ORLANDO, Fla. — With over 350 players on 22 teams gathered in one city and at one theme park that’s been magically transformed into one basketball ecosystem, everyone’s asking one question today:
How did we get here?
The orange basketball has taken its share of strange bounces throughout the 74-season history of the NBA, none loopier than the series of ricochets that began last fall and will continue into this fall. The crowning of the next NBA champion, therefore, will elicit a pair of celebrations — one of joy for the victors, one of relief for the league’s improbable journey.
The restart of the 2019-20 season, which endured a four-month pause caused by coronavirus, will officially launch Thursday evening inside a pair of small gyms at Walt Disney’s Wide World of Sports. Normally occupied by youth sports teams that flock to Disney in summertime, they’ve been tricked out to specifically meet the new requirements for a new world and what the NBA is marketing as a Whole New Game.

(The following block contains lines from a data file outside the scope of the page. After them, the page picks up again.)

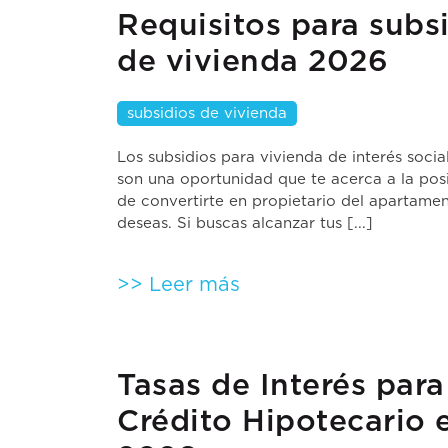
Requisitos para subs
de vivienda 2026
subsidios de vivienda
Los subsidios para vivienda de interés socia
son una oportunidad que te acerca a la posi
de convertirte en propietario del apartame
deseas. Si buscas alcanzar tus [...]
>> Leer más
Tasas de Interés para
Crédito Hipotecario 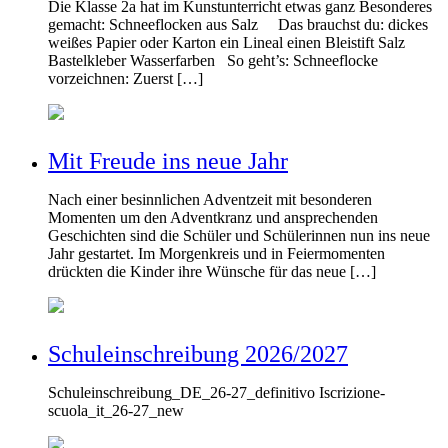
Die Klasse 2a hat im Kunstunterricht etwas ganz Besonderes
gemacht: Schneeflocken aus Salz Das brauchst du: dickes
weißes Papier oder Karton ein Lineal einen Bleistift Salz
Bastelkleber Wasserfarben So geht’s: Schneeflocke
vorzeichnen: Zuerst […]
Mit Freude ins neue Jahr
Nach einer besinnlichen Adventzeit mit besonderen
Momenten um den Adventkranz und ansprechenden
Geschichten sind die Schüler und Schülerinnen nun ins neue
Jahr gestartet. Im Morgenkreis und in Feiermomenten
drückten die Kinder ihre Wünsche für das neue […]
Schuleinschreibung 2026/2027
Schuleinschreibung_DE_26-27_definitivo Iscrizione-
scuola_it_26-27_new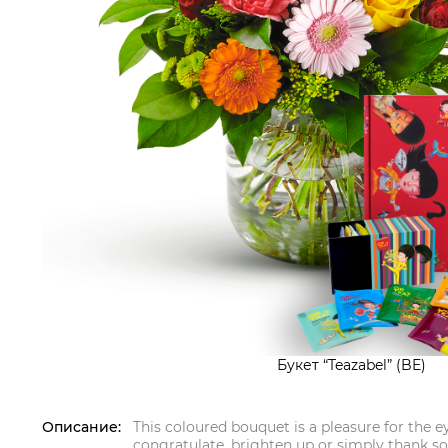
Букет “Teazabel” (BE)
Описание:
This coloured bouquet is a pleasure for the 
congratulate, brighten up or simply thank s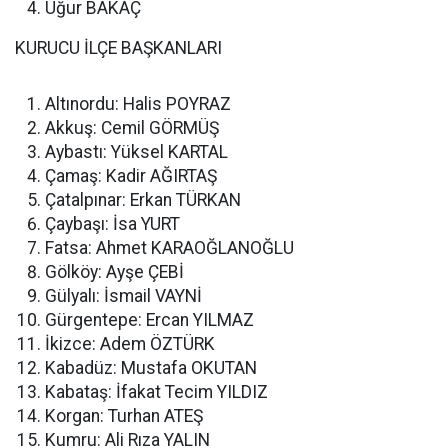
Uğur BAKAÇ
KURUCU İLÇE BAŞKANLARI
Altınordu: Halis POYRAZ
Akkuş: Cemil GÖRMÜŞ
Aybastı: Yüksel KARTAL
Çamaş: Kadir AĞIRTAŞ
Çatalpınar: Erkan TÜRKAN
Çaybaşı: İsa YURT
Fatsa: Ahmet KARAOĞLANOĞLU
Gölköy: Ayşe ÇEBİ
Gülyalı: İsmail VAYNİ
Gürgentepe: Ercan YILMAZ
İkizce: Adem ÖZTÜRK
Kabadüz: Mustafa OKUTAN
Kabataş: İfakat Tecim YILDIZ
Korgan: Turhan ATEŞ
Kumru: Ali Rıza YALIN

And so, sometime in early October, the Larry O’Brien Trophy will be hoisted in a place without fans, little fanfare and by players who’ll be excused for violating the social distance rule in order to give each other much-needed hugs.

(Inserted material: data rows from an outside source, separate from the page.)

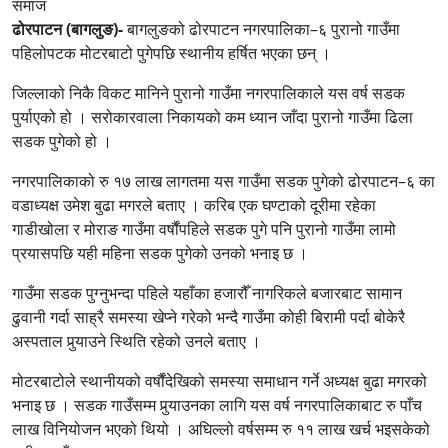
समाज
ढोरपाटन (बागलुङ)-
बागलुङको ढोरपाटन नगरपालिका–६ पुरानो गाउँमा
पहिलोपटक मोटरबाटो पुगेपछि स्थानीय हर्षित भएका छन् ।
जिल्लाको निकै विकट मानिने पुरानो गाउँमा नगरपालिकाले यस वर्ष सडक
पुर्याएको हो । सरोकारवाला निकायको कम ध्यान जाँदा पुरानो गाउँमा ढिला
सडक पुगेको हो ।
नगरपालिकाको रु १७ लाख लागतमा यस गाउँमा सडक पुगेको ढोरपाटन–६ का
वडाध्यक्ष उमेश बुढा मगरले बताए । करिब एक घण्टाको दूरीमा रहेका
गाडीखोला र मोराङ गाउँमा वर्षौंपहिले सडक पुगे पनि पुरानो गाउँमा लामो
प्रयासपछि यही महिना सडक पुगेको उनको भनाइ छ ।
गाउँमा सडक पुग्नुभन्दा पहिले यहाँका हजारौँ नागरिकले बजारबाट सामान
ढुवानी गर्दा साह्रै समस्या खेप्ने गरेको भन्दै गाउँमा कोही बिरामी पर्दा बोकेरै
अस्पताल पुर्‍याउने स्थिति रहेको उनले बताए ।
मोटरबाटोले स्थानीयको वर्षौंदेखिको समस्या समाधान गर्ने अध्यक्ष बुढा मगरको
भनाइ छ । सडक गाउँसम्म पुर्‍याउनका लागि यस वर्ष नगरपालिकाबाट रु पाँच
लाख विनियोजन भएको थियो । अघिल्लो वर्षसम्म रु ११ लाख खर्च भइसकेको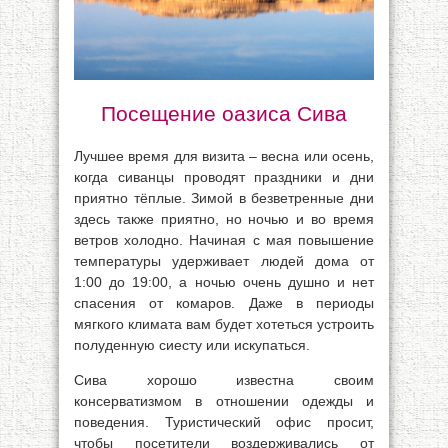
Посещение оазиса Сива
Лучшее время для визита – весна или осень,
когда сиванцы проводят праздники и дни
приятно тёплые. Зимой в безветренные дни
здесь также приятно, но ночью и во время
ветров холодно. Начиная с мая повышение
температуры удерживает людей дома от
1:00 до 19:00, а ночью очень душно и нет
спасения от комаров. Даже в периоды
мягкого климата вам будет хотеться устроить
полуденную сиесту или искупаться.
Сива хорошо известна своим
консерватизмом в отношении одежды и
поведения. Туристический офис просит,
чтобы посетители воздерживались от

“I’m excited about giving the world something to be excited about,” Rockets star James Harden said. “Just some joy and something to look forward to.”
If the end-game seems complicated, the starting line was rather mundane back in late September, shortly after training camps started.
‘A difficult year’
Amazingly, what passed for “news” then was a short-lived rap feud between Blazers star Damian Lillard and retired Hall of Famer Shaquille O’Neal. Imagine if the only wreckage in the 2019-20 season was confined to lyrics and a diss track.
Instead, drama and headlines only intensified from there. The league found itself in a social bind when Rockets general manager Daryl Morey tweeted support for Hong Kong while his team and others toured China for exhibition games. Because the NBA and a handful of stars have business ties with China, commissioner Adam Silver had to stomp brush fires while also toeing the line for free speech, which is encouraged within the NBA. Silver later admitted the entire episode cost the NBA hundreds of millions in revenue and placed future China trips and business dealings in jeopardy.
And that was only the start of a big money drip.
When the season began, it did so without a precocious and much-celebrated No. 1 draft pick. Zion Williamson had arthroscopic surgery on his right knee and skipped the first three months, denying the NBA and its TV partners a rookie whose sizzle didn’t arrive until he made his debut in mid-January, better late than never.
Other injuries combined to thwart a fully functional league: Stephen Curry, Paul George, Joel Embiid, Kyrie Irving, Blake Griffin and also Kevin Durant and Klay Thompson, both done for the season following surgery last summer.